I was trying to remove an attribute from an xml element. The xml element had been parsed using XmlSlurper:
<root>
<record id="remove">Some text</record>
<record>Some other text</record>
</root>
The attribute id can be removed with the Groovy code below.
def xml = ...
def root = new XmlSlurper().parseText(xml)
def record = root.record.find{ it.@id=='remove'}.each { p -> p.attributes().remove('id') }
The call to attributes() returns a java Map from which the attribute can be deleted using the remove(..) method by supplying the key id for the argument.

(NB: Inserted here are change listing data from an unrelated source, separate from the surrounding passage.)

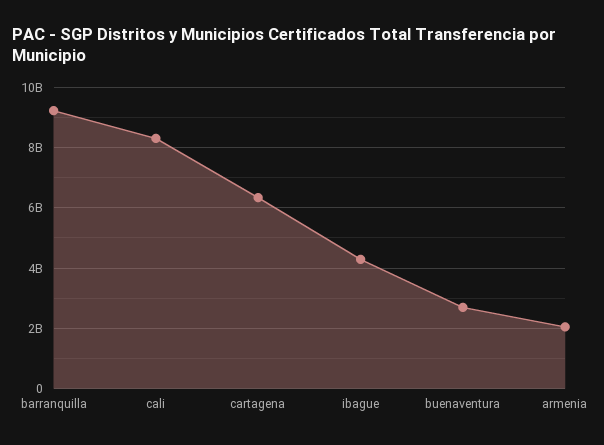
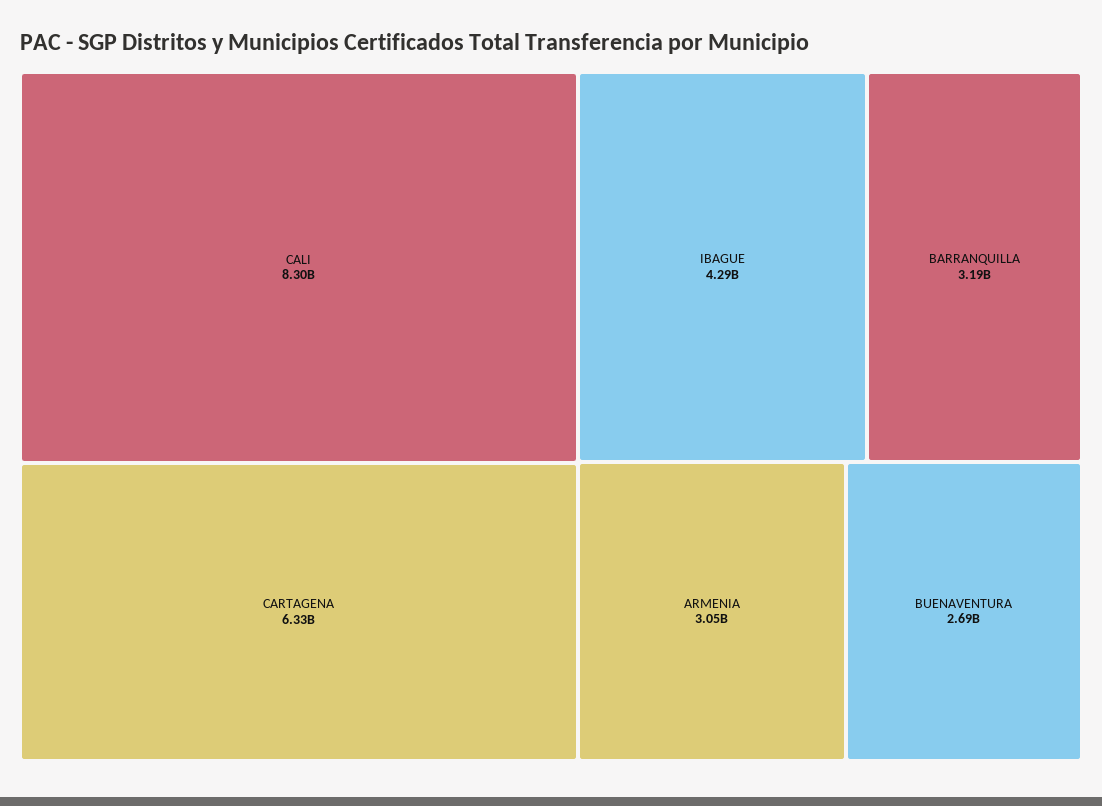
  {
-   "barranquilla": 9200000000,
+   "barranquilla": 3190000000,
    "cali": 8300000000,
    "cartagena": 6330000000,
    "ibague": 4290000000,
    "buenaventura": 2690000000,
-   "armenia": 2000000000
+   "armenia": 3050000000
  }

Don't use XmlSlurper or XmlParser if your XML contains CDATA sections and you need to write it after processing. In most cases the CDATA's will not be written although their contents will be written in escaped form. For example:
<root><test><![CDATA[1<2]]></test><root>
could end up as
<root><test>1<2</test></root>
So if your xml contains CDATA sections it is better to use another java XML parser, such as JDOM. JDOM preserves whitespace and CDATA elements if you use the Format.getRawFormat() format in the constructor argument of XMLOutputter. There is one exception, which is when the CDATA element is empty. In that case JDOM removes the CDATA element. This behavior broke another tool reading the processed xml. As a work around I added a space to each empty CDATA element in my xml files.